Starting with the line that contains "wire [2:0]val;" and ending with the last line of the listing, print each line exactly. Pictures stay out.

§ **Given records**:
*****

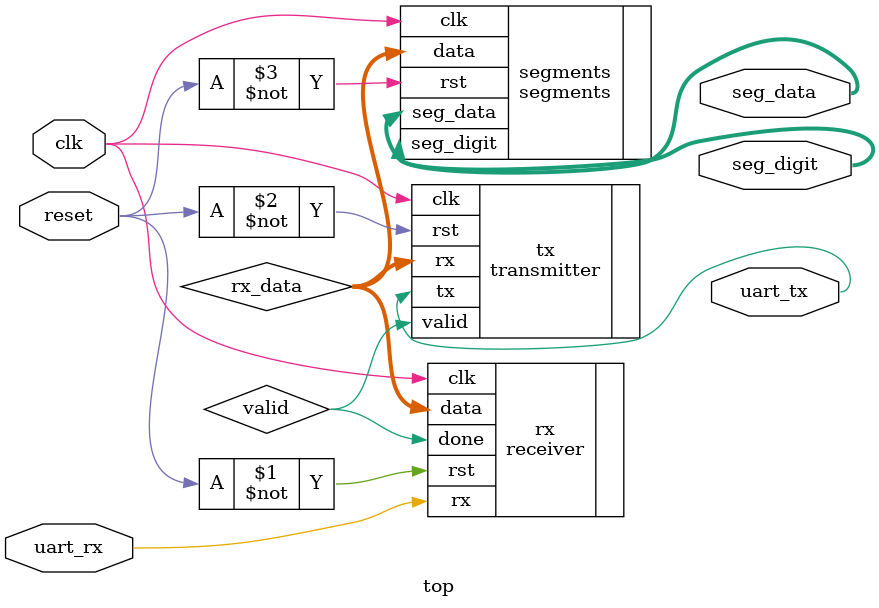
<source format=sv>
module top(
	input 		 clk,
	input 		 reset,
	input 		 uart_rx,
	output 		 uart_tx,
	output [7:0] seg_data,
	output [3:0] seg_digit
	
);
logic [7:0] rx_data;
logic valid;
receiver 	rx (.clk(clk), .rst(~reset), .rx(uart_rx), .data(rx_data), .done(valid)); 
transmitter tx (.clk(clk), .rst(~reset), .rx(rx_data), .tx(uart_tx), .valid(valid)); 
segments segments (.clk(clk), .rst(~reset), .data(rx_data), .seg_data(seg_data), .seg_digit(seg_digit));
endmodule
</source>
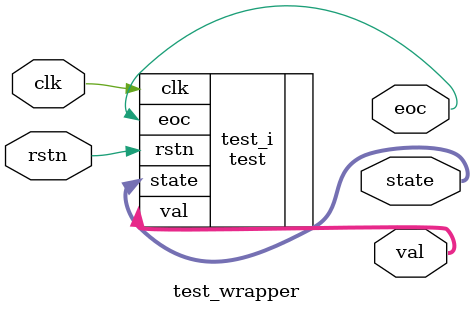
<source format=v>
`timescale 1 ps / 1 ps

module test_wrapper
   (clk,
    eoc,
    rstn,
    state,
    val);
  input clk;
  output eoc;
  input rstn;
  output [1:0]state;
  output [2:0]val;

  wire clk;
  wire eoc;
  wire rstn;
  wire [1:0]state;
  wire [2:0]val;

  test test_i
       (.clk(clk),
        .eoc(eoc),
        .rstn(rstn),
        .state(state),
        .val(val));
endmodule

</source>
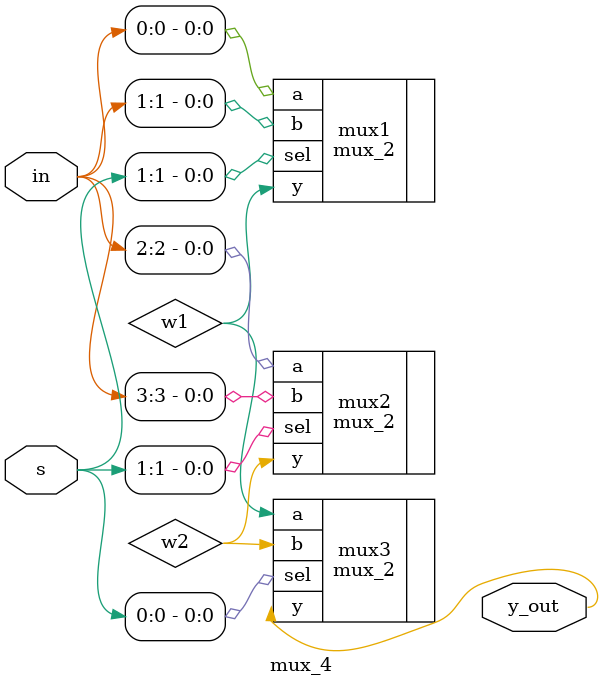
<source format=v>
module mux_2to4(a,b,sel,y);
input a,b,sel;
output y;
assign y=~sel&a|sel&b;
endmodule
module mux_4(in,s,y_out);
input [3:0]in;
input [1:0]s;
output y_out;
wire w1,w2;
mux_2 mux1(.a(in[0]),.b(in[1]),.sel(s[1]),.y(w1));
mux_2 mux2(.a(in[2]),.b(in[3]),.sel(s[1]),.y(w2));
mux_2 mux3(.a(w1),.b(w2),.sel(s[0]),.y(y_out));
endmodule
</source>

*****

§ **Exercise response**:
  wire [2:0]val;

  test test_i
       (.clk(clk),
        .eoc(eoc),
        .rstn(rstn),
        .state(state),
        .val(val));
endmodule

</source>
<source format=v>
module mux_2to4(a,b,sel,y);
input a,b,sel;
output y;
assign y=~sel&a|sel&b;
endmodule
module mux_4(in,s,y_out);
input [3:0]in;
input [1:0]s;
output y_out;
wire w1,w2;
mux_2 mux1(.a(in[0]),.b(in[1]),.sel(s[1]),.y(w1));
mux_2 mux2(.a(in[2]),.b(in[3]),.sel(s[1]),.y(w2));
mux_2 mux3(.a(w1),.b(w2),.sel(s[0]),.y(y_out));
endmodule
</source>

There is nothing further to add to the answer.